Benteng
Van Den Bosch atau Benteng Pendem Ngawi terletak di jalur pertemuan Bengawan
Solo dan Bengawan Madiun, tepatnya di Kelurahan Pelem, Kecamatan Ngawi,
Kabupaten Ngawi, Jawa Timur.
Keberadaan
benteng ini tak banyak dikenal orang, bahkan nyaris terlupakan. Selama puluhan
tahun benteng ini tidak boleh dijamah oleh publik karena merupakan daerah
kekuasan militer. Padahal, jika ditelisik, benteng ini merupakan bangunan
bersejarah yang patut dilindungi dan dikenal oleh masyarakat.
Benteng
Pendem Ngawi dibangun oleh Gubernur Jenderal Defensieljn Van Den Bosch sekitar
dua abad lalu atau pada tahun 1839, dengan memanfaatkan keberadaan aliran
Bengawan Solo dan Bengawan Madiun.

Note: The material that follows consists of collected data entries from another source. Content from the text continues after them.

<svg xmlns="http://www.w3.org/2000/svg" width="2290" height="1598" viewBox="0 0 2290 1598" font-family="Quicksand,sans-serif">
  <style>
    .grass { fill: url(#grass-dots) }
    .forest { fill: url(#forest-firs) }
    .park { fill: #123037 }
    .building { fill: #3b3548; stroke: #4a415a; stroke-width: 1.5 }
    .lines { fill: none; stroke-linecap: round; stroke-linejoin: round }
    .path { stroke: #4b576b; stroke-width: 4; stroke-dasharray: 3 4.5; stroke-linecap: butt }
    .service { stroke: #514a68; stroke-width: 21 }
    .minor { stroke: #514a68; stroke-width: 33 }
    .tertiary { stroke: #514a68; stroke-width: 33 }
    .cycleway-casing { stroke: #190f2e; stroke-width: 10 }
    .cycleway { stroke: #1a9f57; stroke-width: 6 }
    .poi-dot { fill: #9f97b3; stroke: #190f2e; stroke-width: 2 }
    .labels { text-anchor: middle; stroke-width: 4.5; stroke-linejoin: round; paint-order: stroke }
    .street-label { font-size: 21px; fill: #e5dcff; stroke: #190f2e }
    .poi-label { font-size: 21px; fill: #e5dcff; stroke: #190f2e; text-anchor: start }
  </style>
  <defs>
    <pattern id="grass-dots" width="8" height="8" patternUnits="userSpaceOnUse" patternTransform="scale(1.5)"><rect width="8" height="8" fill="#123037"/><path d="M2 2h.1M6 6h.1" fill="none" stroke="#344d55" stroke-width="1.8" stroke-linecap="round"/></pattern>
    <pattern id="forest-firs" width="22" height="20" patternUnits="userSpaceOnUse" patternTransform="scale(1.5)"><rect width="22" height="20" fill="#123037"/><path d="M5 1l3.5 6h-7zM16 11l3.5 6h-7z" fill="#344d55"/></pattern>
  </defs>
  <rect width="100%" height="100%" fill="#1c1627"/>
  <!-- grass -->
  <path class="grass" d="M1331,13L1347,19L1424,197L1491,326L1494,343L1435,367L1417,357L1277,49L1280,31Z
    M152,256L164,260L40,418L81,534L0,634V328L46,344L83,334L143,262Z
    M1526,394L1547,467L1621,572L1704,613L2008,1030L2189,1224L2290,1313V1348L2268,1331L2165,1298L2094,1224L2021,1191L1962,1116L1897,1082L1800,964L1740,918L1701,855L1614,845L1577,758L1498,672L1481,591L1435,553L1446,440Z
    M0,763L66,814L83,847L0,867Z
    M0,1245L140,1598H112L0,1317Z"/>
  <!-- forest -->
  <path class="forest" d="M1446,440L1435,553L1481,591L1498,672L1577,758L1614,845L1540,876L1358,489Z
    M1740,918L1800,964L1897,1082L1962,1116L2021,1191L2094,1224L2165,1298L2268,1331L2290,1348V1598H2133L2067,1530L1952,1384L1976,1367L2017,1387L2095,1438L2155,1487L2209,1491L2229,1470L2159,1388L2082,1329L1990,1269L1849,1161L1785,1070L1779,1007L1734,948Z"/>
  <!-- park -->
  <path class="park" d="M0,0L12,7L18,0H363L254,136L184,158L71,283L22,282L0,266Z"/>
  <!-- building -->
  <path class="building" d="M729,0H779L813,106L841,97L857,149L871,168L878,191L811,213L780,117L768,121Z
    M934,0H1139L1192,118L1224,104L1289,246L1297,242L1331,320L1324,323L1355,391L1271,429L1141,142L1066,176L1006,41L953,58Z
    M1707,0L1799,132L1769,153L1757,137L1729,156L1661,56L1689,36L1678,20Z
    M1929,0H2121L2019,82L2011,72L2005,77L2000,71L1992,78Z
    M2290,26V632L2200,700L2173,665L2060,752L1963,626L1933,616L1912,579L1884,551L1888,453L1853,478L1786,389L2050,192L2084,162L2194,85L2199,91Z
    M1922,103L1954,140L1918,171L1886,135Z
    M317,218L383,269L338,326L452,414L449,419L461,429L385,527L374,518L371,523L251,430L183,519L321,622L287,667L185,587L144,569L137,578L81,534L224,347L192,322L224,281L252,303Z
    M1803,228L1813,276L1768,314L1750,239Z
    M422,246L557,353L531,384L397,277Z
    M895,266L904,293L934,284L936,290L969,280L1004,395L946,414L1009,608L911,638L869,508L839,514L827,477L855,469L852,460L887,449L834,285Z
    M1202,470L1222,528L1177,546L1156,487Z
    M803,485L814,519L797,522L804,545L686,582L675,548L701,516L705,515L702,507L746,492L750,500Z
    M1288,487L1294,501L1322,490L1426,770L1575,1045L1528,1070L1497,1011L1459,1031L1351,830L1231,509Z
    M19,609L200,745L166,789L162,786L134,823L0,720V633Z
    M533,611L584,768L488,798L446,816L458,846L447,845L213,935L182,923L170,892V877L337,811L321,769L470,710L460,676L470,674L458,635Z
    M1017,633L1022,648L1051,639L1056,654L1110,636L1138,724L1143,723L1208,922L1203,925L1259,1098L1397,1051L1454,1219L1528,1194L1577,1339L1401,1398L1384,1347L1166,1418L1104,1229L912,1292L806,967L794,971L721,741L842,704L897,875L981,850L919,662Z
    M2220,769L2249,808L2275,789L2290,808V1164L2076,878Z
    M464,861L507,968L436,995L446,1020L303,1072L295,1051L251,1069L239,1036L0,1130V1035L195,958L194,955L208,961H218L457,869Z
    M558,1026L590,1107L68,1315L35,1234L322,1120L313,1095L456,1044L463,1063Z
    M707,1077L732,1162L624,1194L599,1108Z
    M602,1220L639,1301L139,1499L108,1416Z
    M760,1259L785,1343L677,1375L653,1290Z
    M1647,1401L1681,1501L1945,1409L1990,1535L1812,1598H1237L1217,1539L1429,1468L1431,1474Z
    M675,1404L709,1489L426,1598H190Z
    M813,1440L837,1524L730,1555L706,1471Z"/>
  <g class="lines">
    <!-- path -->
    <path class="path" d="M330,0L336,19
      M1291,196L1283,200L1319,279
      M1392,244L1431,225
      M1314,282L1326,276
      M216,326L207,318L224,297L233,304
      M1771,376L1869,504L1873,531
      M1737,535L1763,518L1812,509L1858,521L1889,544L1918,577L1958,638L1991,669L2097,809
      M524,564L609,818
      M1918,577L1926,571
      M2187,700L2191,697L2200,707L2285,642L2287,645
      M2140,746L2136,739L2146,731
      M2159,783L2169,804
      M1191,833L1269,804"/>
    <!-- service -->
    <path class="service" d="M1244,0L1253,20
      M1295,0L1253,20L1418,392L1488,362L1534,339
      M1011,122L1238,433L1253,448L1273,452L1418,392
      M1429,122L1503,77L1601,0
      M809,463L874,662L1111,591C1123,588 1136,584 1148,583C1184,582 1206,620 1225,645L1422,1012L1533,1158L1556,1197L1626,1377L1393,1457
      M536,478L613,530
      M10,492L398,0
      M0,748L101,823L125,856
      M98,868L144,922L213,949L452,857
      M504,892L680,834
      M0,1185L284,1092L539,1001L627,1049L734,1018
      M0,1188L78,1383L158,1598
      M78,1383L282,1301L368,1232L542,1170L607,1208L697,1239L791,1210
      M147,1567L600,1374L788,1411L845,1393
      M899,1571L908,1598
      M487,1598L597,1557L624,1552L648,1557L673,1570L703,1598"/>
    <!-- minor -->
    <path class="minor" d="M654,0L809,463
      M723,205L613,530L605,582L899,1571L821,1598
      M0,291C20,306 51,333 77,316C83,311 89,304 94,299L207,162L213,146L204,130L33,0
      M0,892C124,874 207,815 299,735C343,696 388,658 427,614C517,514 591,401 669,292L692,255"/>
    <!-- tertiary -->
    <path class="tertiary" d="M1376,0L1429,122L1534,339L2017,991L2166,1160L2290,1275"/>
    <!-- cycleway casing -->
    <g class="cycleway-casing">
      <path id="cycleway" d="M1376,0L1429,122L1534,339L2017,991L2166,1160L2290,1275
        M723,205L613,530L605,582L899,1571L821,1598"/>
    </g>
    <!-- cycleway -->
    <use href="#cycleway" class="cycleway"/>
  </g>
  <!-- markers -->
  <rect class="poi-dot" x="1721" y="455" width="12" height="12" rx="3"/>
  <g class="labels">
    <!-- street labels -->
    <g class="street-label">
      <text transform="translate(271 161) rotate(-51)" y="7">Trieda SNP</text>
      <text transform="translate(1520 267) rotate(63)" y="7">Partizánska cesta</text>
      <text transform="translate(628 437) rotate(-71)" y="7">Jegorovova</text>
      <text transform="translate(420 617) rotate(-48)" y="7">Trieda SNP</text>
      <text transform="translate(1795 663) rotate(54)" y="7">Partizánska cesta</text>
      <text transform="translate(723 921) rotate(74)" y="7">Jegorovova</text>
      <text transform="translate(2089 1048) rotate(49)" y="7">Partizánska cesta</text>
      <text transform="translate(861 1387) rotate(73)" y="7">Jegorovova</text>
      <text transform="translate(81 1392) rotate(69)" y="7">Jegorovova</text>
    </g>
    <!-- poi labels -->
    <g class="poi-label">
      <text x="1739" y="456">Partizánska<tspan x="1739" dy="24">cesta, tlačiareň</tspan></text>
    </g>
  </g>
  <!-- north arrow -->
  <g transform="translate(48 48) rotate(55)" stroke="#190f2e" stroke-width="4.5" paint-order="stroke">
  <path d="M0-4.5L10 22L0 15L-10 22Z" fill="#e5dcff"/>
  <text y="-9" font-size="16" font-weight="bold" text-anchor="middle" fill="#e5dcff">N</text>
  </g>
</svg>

Selain berfungsi untuk zona pertahanan,
pembangunan benteng ini juga untuk memudahkan arus tranportasi di aliran dua
sungai.
Dipercaya,
para pedagang dari Surakarta-Yogyakarta pada waktu dulu harus lewat Ngawi jika
menuju bandar di Surabaya, demikian juga halnya dengan para pedagang dari arah
Pacitan, Madiun, dan Maospati. Hal inilah yang menggolongkan Ngawi sebagai
tempat strategis karena merupakan pertemuan jalur perdagangan air lewat
Bengawan Solo.
"Benteng
ini dulunya juga untuk melumpuhkan transportasi logistik para pejuang
kemerdekaan pasukan Pangeran Diponegoro. Bersamaan dengan itu, terjadi perang
di Ngawi antara pasukan Bupati Madiun-Ngawi yang memihak Diponegoro dengan
Belanda," ujar Komandan Yon Armed 12 Ngawi, Letkol Arm Sugeng Riyadi.
Ia
menjelaskan, setelah Indonesia merdeka, tepatnya sejak tahun 1962, Benteng Van
Den Bosch dijadikan markas Yon Armed 12 yang sebelumnya berkedudukan di Kabupaten
Malang. Pada waktu itu, kegiatan latihan militer dan kesatuan juga dipusatkan
di areal benteng. Benteng Pendem Ngawi
masih sangat kokoh, meski telah dimakan usia. Bangungan Benteng Pendem Ngawi
terdiri dari pintu gerbang utama, ratusan kamar untuk para tentara, halaman
rumput di tengah bangunan, dan beberapa ruang yang dulunya diyakini sebagai
kandang-kandang kuda.
Selain
itu, bangunan benteng ini dikelilingi gundukan tanah yang sengaja dibangun
untuk menahan serangan dan luapan air Bengawan Solo. Hal inilah yang membuat
bangunan benteng seperti terpendam. Bangunan ini juga dikelilingi parit air
selebar 5 meter. Parit tersebut menurut Bapak Edi selaku penjaga dan yang
menghuni ditempat tersebut mengatakan bahwa dahulunya parit tersebut merupakan
kolam buaya, sehingga apabila ada musuh yang mendakat maka mereka harus
menyebrangi sungai, kolam buaya dan tanggul yang tingginya diatas benteng
pendem sendiri. Akan tetapi parit yang ada pada saat inih telah tertutup tanah.
Objek Wisata Sejarah
Kini,
meski terlambat, pihak Yon Armed 12 dan pemerintah daerah setempat ingin agar
Benteng Van Den Bosch menjadi objek wisata sejarah di Kabupaten Ngawi. Pihak
Yon Armed kini terus melakukan pembenahan.
"Pembenahan
yang dilakukan adalah merawat bangunan secara rutin. Saat ini kami sedang
menunggu izin merenovasi bangunan dari Kementerian Pertahanan dan Keamanan.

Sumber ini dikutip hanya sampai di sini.